JOB ITEM A
From the Z language text, extract the passage from "Building and Running" up to and including "on Windows 10.", word for word.
JOB ITEM B
Turn the paragraph of the Z language text that begins "The supplied makefile" into a short bulleted list that keeps its main facts.

Building and Running Z:
  The supplied makefile can be used to compile the Z language into an executable named
  'zLang'. It is assumed that you have G++ installed with support for C++14. Z scripts
  can be run by running the executable with the script provided as an argument (IE: 
  'zLang myScript.z'). Z has been tested using WSL on Windows 10.

Variables:
  Declaring variables in Z is simple. Just place an 'equals' sign followed by the name of
  your variable, any values it contains (it *must* contain something), and a semicolon:
    |=x 1;|
  Every variable in Z is a variably typed dynamic array, as a result, you can follow up
  your variable with a list of values of the size you want.
    |=array 1 2 3 4 5;        |
    |=array 1 'a' 2 'b' 3 'c';|
  As with most other languages, variables can be used as values for declaration:
    |=x 5;                   |
    |=y x; \y is equal to 5\ |
  If you want to include all values within a variable, then that variable can be prefixed
  with a pound symbol. This is especially useful for strings because, as far as Z is
  concerned, a string is just an array of characters:
    |=hi "Hello";                               |
    |=wo "world.";                              |
    |=hw #hi ' ' #wo; \hw equals "Hello world."\|
  Specific values within an array can be accessed in much the same way as other languages
  by using square brackets surrounding a value that resolves to the desired index. Note
  that in all cases other than the name in definition or assignment, just supplying the
  name of a variable without an index is equivalent to specifying the first index. Z uses
  0 based indexing.

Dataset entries

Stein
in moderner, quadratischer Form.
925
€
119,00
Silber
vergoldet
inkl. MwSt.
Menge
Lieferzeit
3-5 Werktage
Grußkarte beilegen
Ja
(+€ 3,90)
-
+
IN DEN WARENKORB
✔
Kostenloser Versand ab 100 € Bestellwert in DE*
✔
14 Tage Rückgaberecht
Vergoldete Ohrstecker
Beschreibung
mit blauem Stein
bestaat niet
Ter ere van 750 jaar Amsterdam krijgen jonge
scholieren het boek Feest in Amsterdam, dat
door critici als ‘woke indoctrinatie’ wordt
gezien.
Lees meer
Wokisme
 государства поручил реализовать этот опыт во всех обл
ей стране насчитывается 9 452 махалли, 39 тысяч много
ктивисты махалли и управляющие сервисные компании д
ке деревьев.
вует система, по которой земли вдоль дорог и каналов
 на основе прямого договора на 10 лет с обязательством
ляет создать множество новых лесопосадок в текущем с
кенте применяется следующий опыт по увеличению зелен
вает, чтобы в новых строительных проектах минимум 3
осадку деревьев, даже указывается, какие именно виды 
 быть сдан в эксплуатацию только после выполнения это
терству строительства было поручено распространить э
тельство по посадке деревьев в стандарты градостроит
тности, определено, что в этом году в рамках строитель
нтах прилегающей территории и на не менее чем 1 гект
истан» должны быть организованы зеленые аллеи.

TASK ANSWER A
Building and Running Z:
  The supplied makefile can be used to compile the Z language into an executable named
  'zLang'. It is assumed that you have G++ installed with support for C++14. Z scripts
  can be run by running the executable with the script provided as an argument (IE: 
  'zLang myScript.z'). Z has been tested using WSL on Windows 10.

TASK ANSWER B
- The supplied makefile compiles Z into an executable named 'zLang'.
- G++ with C++14 support is assumed to be installed.
- A script is run by passing it to the executable as an argument, e.g., 'zLang myScript.z'.
- Z has been tested using WSL on Windows 10.